At this point, somewhat intoxicated with my newfound comfort on the bike, I insisted that we circumvent the Arc de Triomphe. This is, of course, ludicrously dangerous - even my daredevil girlfriend was skeptical. But I was hooked.

My heart was pounding as we waited at the final traffic lights. It should be easy enough - we could just stay on the outside lane and go three-quarters around. The lights changed and I set off - within twenty metres, it was clear that this was not a great idea. The outside lane - a purely abstract notion, as there are no marked lanes - offered me little safety, as cars veered aggressively across my path to make their exits. I pulled over to reassess my approach, expecting my girlfriend to follow suit. Of course, she overtook me and plunged straight into the chaos. As she disappeared around the bend, I prepared to set off again, but was stopped by a middle-aged Frenchwoman. She asked whether I was Parisian; learning that I was not, she implored me not to go through with it ("Tres dangeruex!")

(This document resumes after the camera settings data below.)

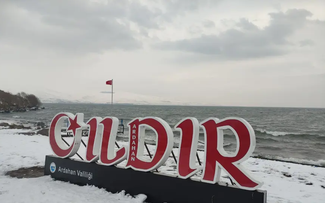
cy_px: 124
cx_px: 161
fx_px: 239
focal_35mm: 27
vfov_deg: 45.7
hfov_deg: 68.4
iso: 100
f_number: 1.89
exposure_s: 1/508
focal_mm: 5.43
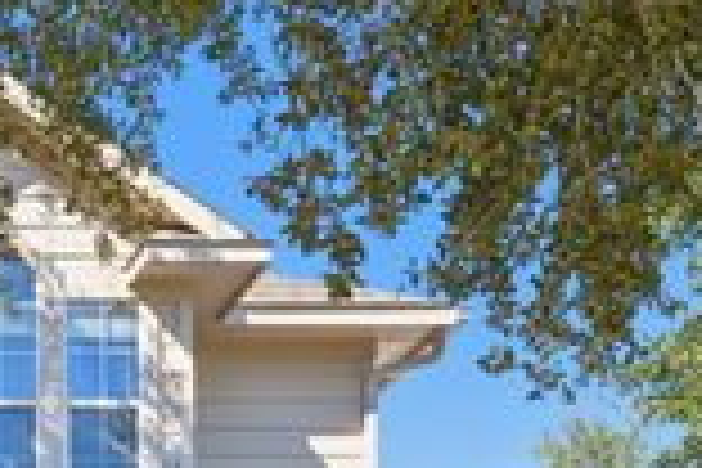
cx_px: -351
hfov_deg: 19.2
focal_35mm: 93
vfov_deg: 13.8
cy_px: 700
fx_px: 1813
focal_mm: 29
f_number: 8
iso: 200
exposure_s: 1/125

Sheepishly, I dismounted and walked my bike back over the pedestrian crossing, braced for the sound of screeching tires. Killing one's girlfriend tends to put a damper on a romantic holiday, so I was of course extremely relieved to see her arrive safely, if a little ashen, at the three-quarter mark. This proved enough excitement for one day; we took a far more leisurely cycle back to the Eiffel Tour, and our hotel.

Long story short, let's get this set up in London as soon as we can.